EXTRACTED MATERIAL
▼▼▼

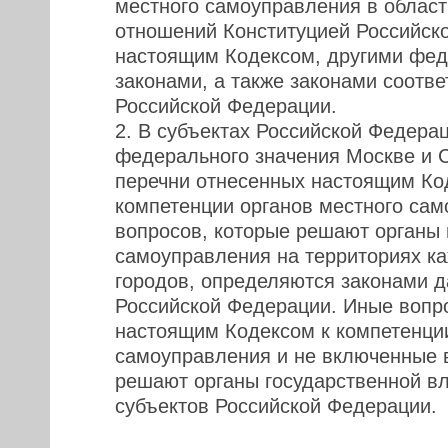
местного самоуправления в облас
отношений Конституцией Российск
настоящим Кодексом, другими фе
законами, а также законами соотв
Российской Федерации.
2. В субъектах Российской Федерац
федерального значения Москве и С
перечни отнесенных настоящим Ко
компетенции органов местного са
вопросов, которые решают органы 
самоуправления на территориях ка
городов, определяются законами д
Российской Федерации. Иные вопр
настоящим Кодексом к компетенции
самоуправления и не включенные в
решают органы государственной в
субъектов Российской Федерации.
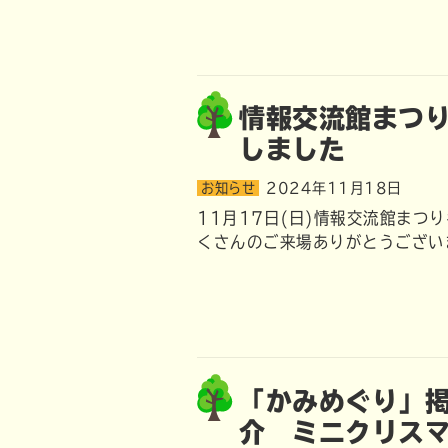
情報交流館まつ
しました
お知らせ
2024年11月18日
11月17日(日)情報交流館まつ
くさんのご来場ありがとうござい
「かみめぐり」
介 ミニクリス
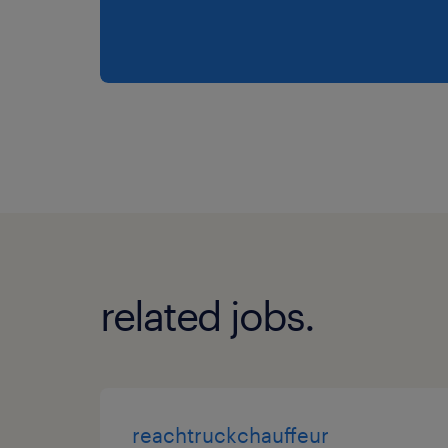
related jobs.
reachtruckchauffeur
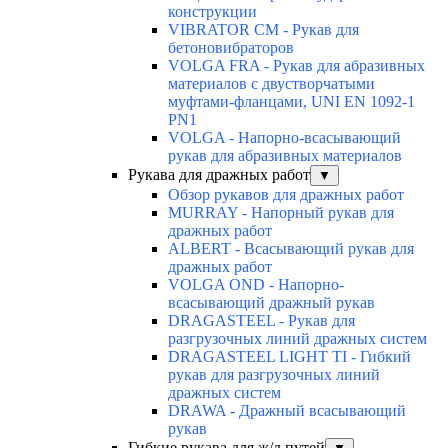
конструкции
VIBRATOR CM - Рукав для
бетоновибраторов
VOLGA FRA - Рукав для абразивных
материалов с двустворчатыми
муфтами-фланцами, UNI EN 1092-1
PN1
VOLGA - Напорно-всасывающий
рукав для абразивных материалов
Рукава для дражных работ
▼
Обзор рукавов для дражных работ
MURRAY - Напорный рукав для
дражных работ
ALBERT - Всасывающий рукав для
дражных работ
VOLGA OND - Напорно-
всасывающий дражный рукав
DRAGASTEEL - Рукав для
разгрузочных линий дражных систем
DRAGASTEEL LIGHT TI - Гибкий
рукав для разгрузочных линий
дражных систем
DRAWA - Дражный всасывающий
рукав
Гибкие рукава для ж/д путей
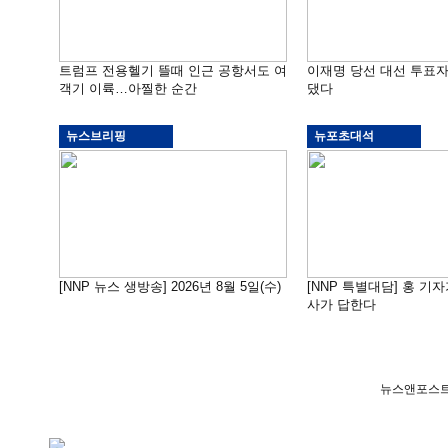
트럼프 전용헬기 뜰때 인근 공항서도 여
이재명 당선 대선 투표
객기 이륙…아찔한 순간
댔다
뉴스브리핑
뉴포초대석
[NNP 뉴스 생방송] 2026년 8월 5일(수)
[NNP 특별대담] 홍 기자
사가 답한다
뉴스앤포스트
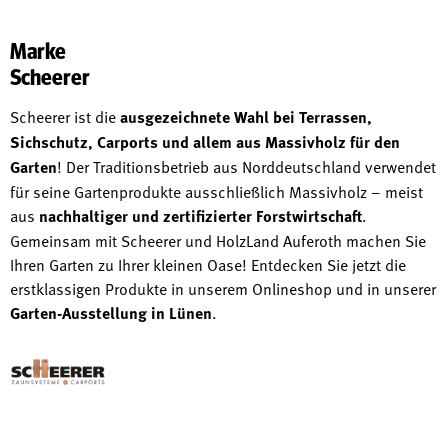
Marke
Scheerer
Scheerer ist die
ausgezeichnete Wahl bei Terrassen,
Sichschutz, Carports und allem aus Massivholz für den
Garten
! Der Traditionsbetrieb aus Norddeutschland verwendet
für seine Gartenprodukte ausschließlich Massivholz – meist
aus
nachhaltiger und zertifizierter Forstwirtschaft
.
Gemeinsam mit Scheerer und HolzLand Auferoth machen Sie
Ihren Garten zu Ihrer kleinen Oase! Entdecken Sie jetzt die
erstklassigen Produkte in unserem Onlineshop und in unserer
Garten-Ausstellung in Lünen
.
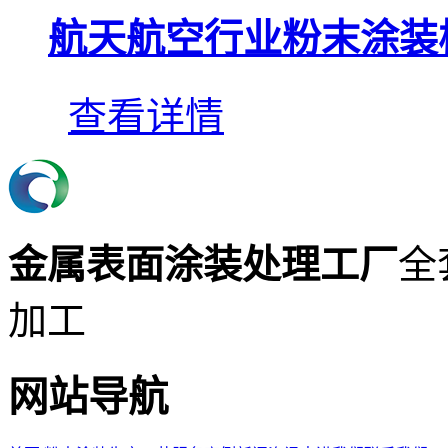
航天航空行业粉末涂装
查看详情
金属表面涂装处理工厂
全
加工
网站导航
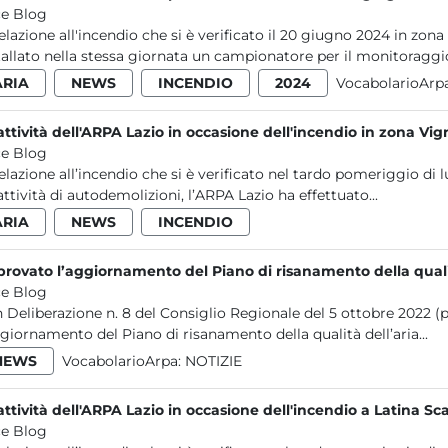
e Blog
relazione all'incendio che si è verificato il 20 giugno 2024 in zo
tallato nella stessa giornata un campionatore per il monitoraggio 
ARIA
NEWS
INCENDIO
2024
VocabolarioArp
attività dell'ARPA Lazio in occasione dell'incendio in zona Vig
e Blog
relazione all’incendio che si è verificato nel tardo pomeriggio di
attività di autodemolizioni, l’ARPA Lazio ha effettuato...
ARIA
NEWS
INCENDIO
rovato l’aggiornamento del Piano di risanamento della qualit
e Blog
 Deliberazione n. 8 del Consiglio Regionale del 5 ottobre 2022 (p
ggiornamento del Piano di risanamento della qualità dell’aria...
NEWS
VocabolarioArpa:
NOTIZIE
attività dell'ARPA Lazio in occasione dell'incendio a Latina Sc
e Blog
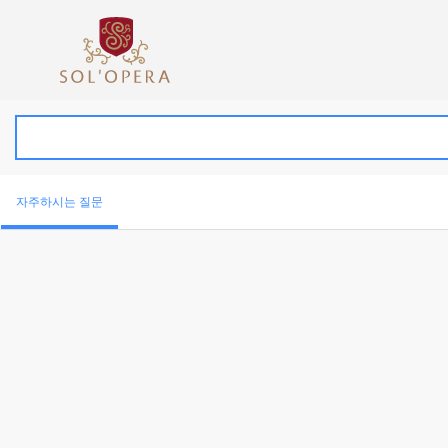
자주하시는 질문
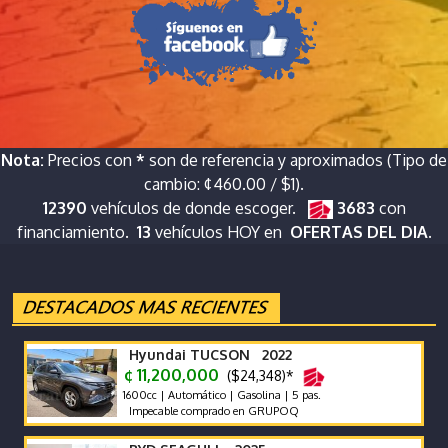
Nota:
Precios con
*
son de referencia y aproximados (Tipo de
cambio: ¢460.00 / $1).
12390
vehículos de donde escoger.
3683
con
financiamiento.
13
vehículos HOY en
OFERTAS DEL DIA.
Hyundai TUCSON 2022
¢ 11,200,000
($24,348)*
1600cc | Automático | Gasolina | 5 pas.
Impecable comprado en GRUPOQ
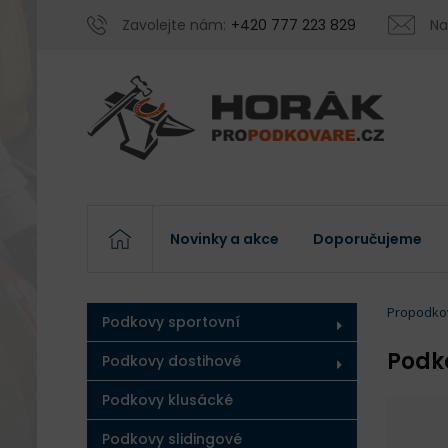
Zavolejte nám:
+420 777 223 829
Na
Novinky a akce
Doporučujeme
Propodko
Podkovy sportovní
Podk
Podkovy dostihové
Podkovy klusácké
Podkovy slidingové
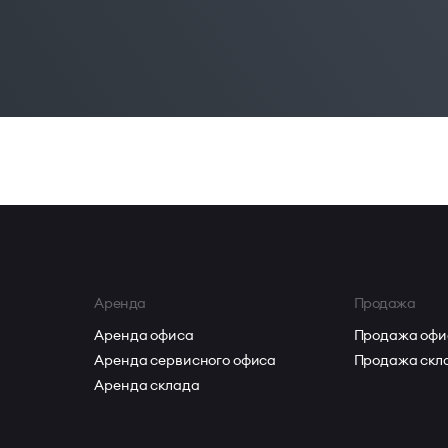
Аренда
Продажа
Аренда офиса
Продажа офи
Аренда сервисного офиса
Продажа скл
Аренда склада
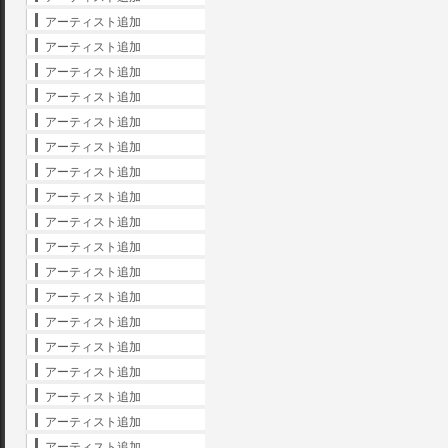
アーティスト追加
アーティスト追加
アーティスト追加
アーティスト追加
アーティスト追加
アーティスト追加
アーティスト追加
アーティスト追加
アーティスト追加
アーティスト追加
アーティスト追加
アーティスト追加
アーティスト追加
アーティスト追加
アーティスト追加
アーティスト追加
アーティスト追加
アーティスト追加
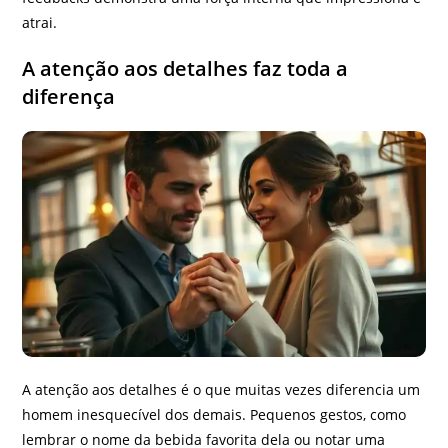
atrai.
A atenção aos detalhes faz toda a
diferença
A atenção aos detalhes é o que muitas vezes diferencia um
homem inesquecível dos demais. Pequenos gestos, como
lembrar o nome da bebida favorita dela ou notar uma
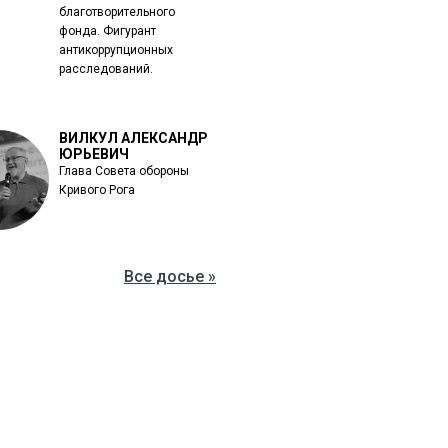
благотворительного
фонда. Фигурант
антикоррупционных
расследований.
ВИЛКУЛ АЛЕКСАНДР
ЮРЬЕВИЧ
Глава Совета обороны
Кривого Рога
Все досье »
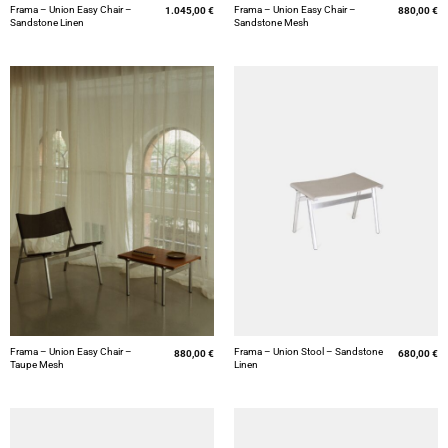
Frama – Union Easy Chair –
Frama – Union Easy Chair –
1.045,00
€
880,00
€
Sandstone Linen
Sandstone Mesh
Frama – Union Easy Chair –
Frama – Union Stool – Sandstone
880,00
€
680,00
€
Taupe Mesh
Linen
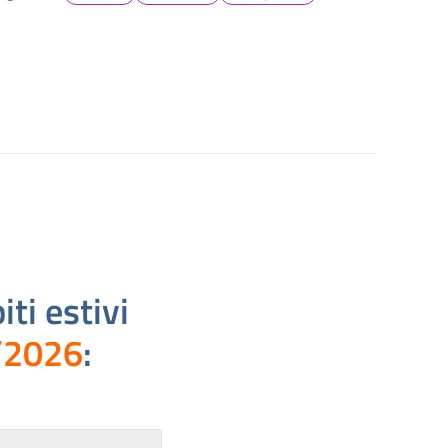
ti estivi
/2026
:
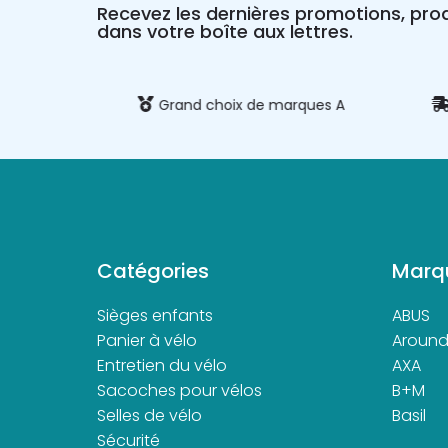
Recevez les dernières promotions, prod
dans votre boîte aux lettres.
 et sécurisé
Grand choix de marques A
Catégories
Marq
Sièges enfants
ABUS
Panier à vélo
Aroun
Entretien du vélo
AXA
Sacoches pour vélos
B+M
Selles de vélo
Basil
Sécurité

▲▲▲

Filter the entries above and output every line that contains the string "законами", copied unchanged. Matching is case-sensitive.

законами, а также законами соотв
городов, определяются законами д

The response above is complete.